Jenny and I try to combine those trips home to see my family with a little R&R in the most exotic locales the Delaware Valley has to offer. We’ve set up Thanksgiving camps in places like Cape May, New Hope, Lancaster County, Atlantic City, Reading, Ocean City, Scranton, Ship Bottom, Gettysburg– anywhere remotely interesting that offers a 4-star hotel with a 2-star price tag on Expedia. This year we spent 2 nights at the Omni in Old Town Philadelphia, within spitting distance of the ghosts of what feels like another life– the camera store I managed on Market Street, the bridge high above the Delaware River I used to drive subway trains across 16 times a night, and the site of my family’s nearly century-old printing business at 10th and Race. But it was the quick stop we made on the way home this past Saturday that instigated my little trip down memory lane here.
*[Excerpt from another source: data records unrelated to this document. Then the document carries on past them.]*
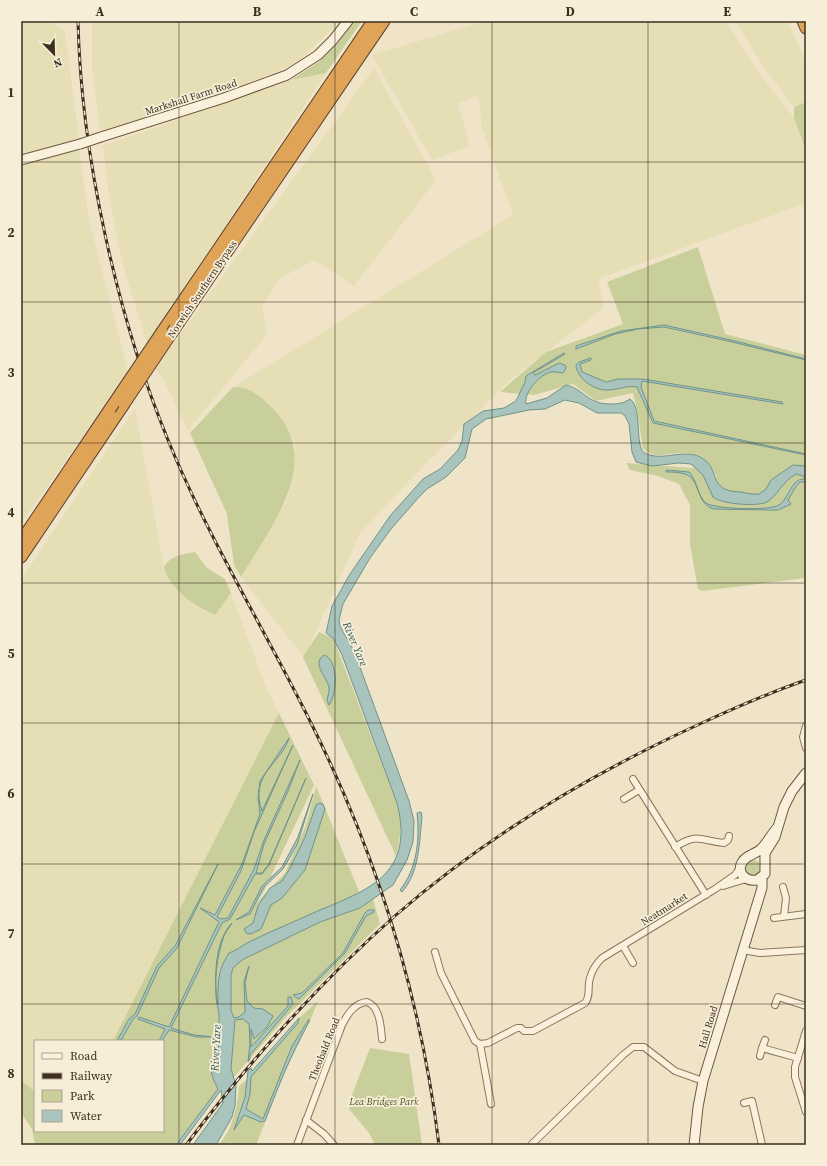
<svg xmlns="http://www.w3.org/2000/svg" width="827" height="1166" font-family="'Source Serif 4',serif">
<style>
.farmland{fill:#e6deb5}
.green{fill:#c9cf9b}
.water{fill:#a9c4bc;stroke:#6f938a}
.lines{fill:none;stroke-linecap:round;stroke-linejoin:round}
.street-casing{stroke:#8d765c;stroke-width:8}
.secondary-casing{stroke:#6f573f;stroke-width:11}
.highway-casing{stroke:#5b4430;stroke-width:13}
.street{stroke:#faf1dc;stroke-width:6}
.secondary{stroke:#faf1dc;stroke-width:9}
.highway{stroke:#e0a458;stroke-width:11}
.rail-casing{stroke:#3d2e20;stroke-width:3}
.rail{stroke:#f7eed8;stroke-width:1.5;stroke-dasharray:4.5;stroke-linecap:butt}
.secondary-bridge-casing{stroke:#6f573f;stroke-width:11;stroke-linecap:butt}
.highway-bridge-casing{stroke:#5b4430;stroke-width:13;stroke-linecap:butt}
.secondary-bridge{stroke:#faf1dc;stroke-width:9}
.highway-bridge{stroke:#e0a458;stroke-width:11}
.grid{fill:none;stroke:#3d2e20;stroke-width:1;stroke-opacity:0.55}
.labels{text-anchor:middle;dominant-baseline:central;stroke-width:3.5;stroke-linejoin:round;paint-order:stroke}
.street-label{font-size:10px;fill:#3d2e20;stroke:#f7eed8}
.park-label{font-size:10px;font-style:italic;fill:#4d5a26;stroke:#f7eed8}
.water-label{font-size:11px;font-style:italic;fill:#2f5d5a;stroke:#f7eed8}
.neatline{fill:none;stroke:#3d2e20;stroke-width:1.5}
.grid-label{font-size:13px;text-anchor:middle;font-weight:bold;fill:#3d2e20}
</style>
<rect width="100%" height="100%" fill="#f0e4c8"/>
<g class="farmland">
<path d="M21 21H50L65 32 79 139 21 155Z"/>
<path d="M92 21H341L295 64 226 92 100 131 92 67Z"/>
<path d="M485 21H726L757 70 794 118 806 151V203L598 279 604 308 511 379 426 463 360 533 304 658 241 577 287 500 293 478 295 446 288 429 269 405 232 388 513 215 482 128 478 95 458 104 470 146 432 160 372 55Z"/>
<path d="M735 21H788L806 63V102L794 107 764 67Z"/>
<path d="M374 68 436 180 354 286 314 260 281 278 262 306 267 335 188 430 162 377 155 369Z"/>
<path d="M326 73 147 343 122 262 110 202 103 146 291 80Z"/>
<path d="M79 149 89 220 128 372 21 524V163Z"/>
<path d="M135 408 164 568 168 577 180 593 215 615 231 593 266 687 279 713 199 884 115 1041H35V1092L21 1080V580Z"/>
</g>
<g class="green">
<path d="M355 21H362L326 73 291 80 320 61 339 42Z"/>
<path d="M806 102V151L794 118V107Z"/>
<path d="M698 247 725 334 806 355V578L702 591 698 589 690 544V505L679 484 658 476 630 470 626 463 694 468 717 477C692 430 661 470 643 448L637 410 633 393 596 401 573 384 534 395 500 392 546 352 623 324 607 282Z"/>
<path d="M238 387C253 389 265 400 275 411 324 464 269 529 241 577L234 565 227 514 190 433 232 388Z"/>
<path d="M195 552 206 567 225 579 231 593 215 615C194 605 172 592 164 568 168 556 184 554 195 552Z"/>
<path d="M319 632 333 638 397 803C402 822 401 837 396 856L303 657Z"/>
<path d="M279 713 314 785 263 893 241 922 258 901 285 873 306 825 316 786 360 894 247 943 235 951 218 989 220 1017 217 1053 212 1074 218 1089 176 1145H35L32 1129 21 1113V1080L35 1092V1131H163V1041H113Z"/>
<circle cx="753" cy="868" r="8"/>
<path d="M373 899 380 924 288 1015 233 1078 231 1069 235 1024 231 1010V975L233 968 240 961 276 942 320 922 360 908Z"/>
<path d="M318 1001 310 1021 285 1072 256 1145H218C232 1132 238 1105 239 1086L250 1077 299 1020V1018Z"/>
<path d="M370 1048 409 1054 422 1145H375L369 1133 349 1109V1103Z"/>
</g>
<g class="water">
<path d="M664 325 731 340 806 359V360L728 341 664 327 638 329 615 334 576 349V346L621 331Z"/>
<path d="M564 353 565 354 533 373 535 375 559 363 565 365 566 368 563 373C559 373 555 371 551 372 539 375 524 392 526 404L547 398 566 385C586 390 586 404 611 404 618 404 624 403 630 399 642 407 635 440 643 452 660 463 683 448 700 457 723 469 705 491 741 492 747 493 753 495 759 494L766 489 771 480 793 465 806 466V477L796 474C783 481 777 496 767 502 757 507 721 504 713 497L703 475 691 464 679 463 652 466 636 462 632 452 629 424 625 416 621 413H597L579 403 565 400 545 409 529 410 486 419 472 429 465 458 446 477 427 489 419 497 391 529 370 558 343 604 339 620 340 626 354 651 409 801 414 821 413 842 407 860 393 885 360 908 320 922 242 960 233 968 231 975V1010L234 1018 239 1017 245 1012 244 981 249 966 245 983 247 1001 254 1008 263 1009 273 1016 267 1027 254 1039 251 1029V1047L288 1006V997H291L293 1004 250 1055V1059L248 1062 250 1043 249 1024 243 1019 235 1020 231 1069 236 1085 235 1106 232 1117 216 1145H193L223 1103 221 1090 180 1145H176L218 1089C214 1081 209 1072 212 1063 213 1059 217 1056 218 1052 219 1042 219 1031 219 1021 220 1012 216 1004 216 996 215 972 215 941 232 923 230 927 226 931 224 936 217 956 213 983 218 1004 218 984 217 971 229 953 236 951 241 946 247 943 265 934 284 926 302 918 358 892 417 882 397 803L342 655 333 638 326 633 332 606 350 574 390 516 423 479 440 469 458 450 462 441 464 424 483 411 504 408 516 401 525 382 526 376Z"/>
<path d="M591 358V360L580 364 582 372 606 382 618 379H643L782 402 783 404 642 381 641 387 654 421 806 454V455L653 423 637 387C627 385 618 390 608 390 595 391 577 379 576 365L579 362Z"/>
<path d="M666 470 689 472C697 480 698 497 706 503 714 509 770 511 779 505 789 499 791 477 806 479V482H800L795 488 788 500 791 504 778 510H769L714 509C695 504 701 479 685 474 679 472 672 472 666 472Z"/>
<path d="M324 655C339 660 337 695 329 705 325 698 329 697 329 690 330 679 310 665 324 655Z"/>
<path d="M289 738C281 764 249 774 262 811L293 745 254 832 241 871 217 917 221 919 228 918 254 869 264 840 300 760 288 791 264 844 256 873H262L269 864 306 778 269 865 262 874H255L230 919 222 923 171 1028 194 1035 214 1037H197L169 1030 162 1041H159L165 1029 138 1019 139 1017 169 1027 219 922 200 908 215 915 242 864 260 814 258 797 260 781Z"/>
<path d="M313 794 297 845 283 869 264 887 250 914 236 920 249 912 262 886 282 867 298 837Z"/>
<path d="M319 803 323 804 325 809 305 870 282 898 271 905 261 929 251 934 246 933 244 929 253 923 258 906 270 888 282 881 290 868 305 837 316 805Z"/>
<path d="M421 812 422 817C419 843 420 871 402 892L400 890C417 869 420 839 417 813Z"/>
<path d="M218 864 177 948 159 968 137 1016 133 1019 122 1039 117 1041 129 1019 135 1014 157 966 175 946Z"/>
<path d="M368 910H374V912L366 916 345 953 300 998 298 999 293 995 302 993 343 953 365 913Z"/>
<path d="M299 1018 298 1023 251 1077 250 1094 246 1109 263 1119 292 1046 309 1019V1022C291 1054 278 1087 265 1121L261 1122 244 1115 234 1130 245 1097 248 1071 251 1068 252 1071Z"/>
</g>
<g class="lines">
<g class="street-casing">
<g id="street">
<path d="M806 726 803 737 806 748"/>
<path d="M633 779 706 895"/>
<path d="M624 799 639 790"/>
<path d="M675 847C699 832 700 841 724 843L728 840 729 836"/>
<path d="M723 886 746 879"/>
<path d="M783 887 786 898 784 916"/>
<path d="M774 918 806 914"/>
<path d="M623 946 633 963"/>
<path d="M742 950 760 953 806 950"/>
<path d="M435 952 441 973 475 1041 480 1044 491 1104"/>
<path d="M775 1005 778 997 806 1006"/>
<path d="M806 1031 795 1067V1077L806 1112"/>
<path d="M480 1044 488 1043 517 1028H521L524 1031H533L585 1003C591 996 587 987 590 978 592 970 596 964 602 958L715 889 735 875 740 868"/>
<path d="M762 1048 765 1040"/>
<path d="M760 1056 762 1048 798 1058"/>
<path d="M744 1103 752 1101 762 1145"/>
<path d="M306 1120 324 1134 334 1145"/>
<path d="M297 1145 342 1025C347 1015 354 1003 367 1002 380 1006 381 1028 382 1039"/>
<path d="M531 1145 623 1055 633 1047H644L675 1071 703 1081"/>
</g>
</g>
<g class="secondary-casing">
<g id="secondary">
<path d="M101 137 224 98 287 75 318 55 333 40 348 21"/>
<path d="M21 160 80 144"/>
<path d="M777 828C771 835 767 843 761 849 756 854 747 855 743 861 735 872 746 882 757 880L765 874V853L775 837 784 807 792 791 806 773"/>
<path d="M694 1145 698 1107 703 1081 762 888V878"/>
</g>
</g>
<g class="highway-casing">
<g id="highway">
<path d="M803 21 806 28"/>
<path d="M175 328 384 21"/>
<path d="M162 332 373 21"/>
<path d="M21 541 110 409"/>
<path d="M21 557 124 404"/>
</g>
</g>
<use href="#street" class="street"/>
<use href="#secondary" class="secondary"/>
<use href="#highway" class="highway"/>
<g class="rail-casing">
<g id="rail">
<path d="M78 21C81 155 117 316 168 440 208 538 264 628 311 723 377 855 421 999 439 1145"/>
<path d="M186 1145C249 1062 318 984 396 915 488 835 594 772 704 722 737 707 771 692 806 680"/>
</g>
</g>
<use href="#rail" class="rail"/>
<g class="secondary-bridge-casing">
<path id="secondary-bridge" d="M80 144 101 137"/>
</g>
<g class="highway-bridge-casing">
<g id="highway-bridge">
<path d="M124 404 175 328"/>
<path d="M110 409 162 332"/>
</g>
</g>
<use href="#secondary-bridge" class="secondary-bridge"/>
<use href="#highway-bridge" class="highway-bridge"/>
</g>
<path class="grid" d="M179 21V1145M335 21V1145M492 21V1145M648 21V1145M21 162H806M21 302H806M21 443H806M21 583H806M21 723H806M21 864H806M21 1004H806"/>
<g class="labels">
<g class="street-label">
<text transform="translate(191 97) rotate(-18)">Markshall Farm Road</text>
<text transform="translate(202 289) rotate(-56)">Norwich Southern Bypass</text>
<text transform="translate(664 909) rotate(-32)">Neatmarket</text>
<text transform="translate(708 1027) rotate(-73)">Hall Road</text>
<text transform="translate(324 1049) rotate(-68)">Theobald Road</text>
</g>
<g class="park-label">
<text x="384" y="1101">Lea Bridges Park</text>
</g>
<g class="water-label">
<text transform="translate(355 644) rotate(67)">River Yare</text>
<text transform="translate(216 1048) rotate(-87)">River Yare</text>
</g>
</g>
<rect width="827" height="1166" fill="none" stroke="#f7eed8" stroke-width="44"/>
<rect x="34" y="1040" width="130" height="92" fill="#f7eed8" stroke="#ada18e"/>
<rect x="42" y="1053" width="20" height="6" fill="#faf1dc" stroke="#ada18e"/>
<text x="70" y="1060" font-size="12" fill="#3d2e20">Road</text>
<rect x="42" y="1073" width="20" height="6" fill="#3d2e20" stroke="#ada18e"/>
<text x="70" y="1080" font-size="12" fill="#3d2e20">Railway</text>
<rect x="42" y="1090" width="20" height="12" fill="#c9cf9b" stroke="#ada18e"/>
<text x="70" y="1100" font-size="12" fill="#3d2e20">Park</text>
<rect x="42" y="1110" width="20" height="12" fill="#a9c4bc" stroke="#ada18e"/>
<text x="70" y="1120" font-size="12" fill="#3d2e20">Water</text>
<g transform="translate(54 54) rotate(157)" stroke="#f7eed8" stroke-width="3" paint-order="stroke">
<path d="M0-3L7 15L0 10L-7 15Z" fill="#3d2e20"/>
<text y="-6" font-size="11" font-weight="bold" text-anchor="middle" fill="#3d2e20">N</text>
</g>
<rect x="22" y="22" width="783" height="1122" class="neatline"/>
<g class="grid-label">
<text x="100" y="16">A</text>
<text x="257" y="16">B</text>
<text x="414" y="16">C</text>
<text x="570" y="16">D</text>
<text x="727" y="16">E</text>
<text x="11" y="97">1</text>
<text x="11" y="237">2</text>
<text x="11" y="377">3</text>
<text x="11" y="517">4</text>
<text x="11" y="658">5</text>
<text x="11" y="798">6</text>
<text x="11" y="938">7</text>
<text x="11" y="1078">8</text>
</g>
</svg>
We both love the Jersey Shore, so we spent Friday night at a stately Victorian hotel in Spring Lake, just a few miles south of Asbury Park. Saturday morning found us once again exploring what Bruce Springsteen has called My City of Ruins with our cameras. Despite rumors of Asbury’s revitalization and rebirth, most of the surviving boardwalk icons and landmarks from four decades worth of Springsteen songs remain in the same disheveled state they have for years– the stripped-out iron skeleton of the Casino and the empty Carousel House are among the saddest.
The ghosts came out again as I stared down Ocean Avenue at the historic Stone Pony, the music club made famous in the 1970‘s by the likes of Springsteen, Stevie Van Zandt, and Southside Johnny Lyons. This time they momentarily whisked me back to a summer night in 1977 or ’78. A girlfriend and I were parked facing the front door of the Pony as none other than Springsteen himself pulled up in a cool old Chevy with a hot young chick. My right forearm tingled a bit as I remembered the twisting death grip Joan applied as it dawned on her who the short scruffy guy in the white T-shirt was.
Superstorm Sandy clobbered Asbury Park a little over a year ago, and the evidence of the havoc she wreaked is still everywhere. Jenny spotted a particularly hard hit beachfront building and quickly made her way over to it. At first all I saw was the heavily damaged north-facing wall, its vinyl siding mostly stripped away, patched with sheets of 4x8 plywood and surrounded by a rough wooden fence. But as I got closer, I saw what really attracted her. Somebody had scrawled some words across the plywood with black spray paint:
“everything DIES BABY
THAT’S A FACt”
It was the first line of the refrain from Atlantic City, a stormy, ghostly Springsteen song about another down and out Jersey resort town struggling with its own uncertain resurrection. In my opinion, music doesn’t get a whole lot better than Atlantic City.
Raising her camera, Jenny shot me her familiar “back off- I found it first” look as I repeated the familiar words out loud, then added the absent next line:
“but maybe everything that dies, someday comes back”
“You found it first, but I know what it means” I answered.
I stood on my tiptoes to frame up my own shot of the wall, pulling a fence board down with my left hand so I could get both lines of the grafitti in the shot. Peering through my new camera fitted with an old lens I bought at a camera store in Philly in the 70's, I saw that my hand had transformed the image from a picture of the wall to a picture about something much deeper.
Deeper to me, at least, in my Thanksgiving state of mind.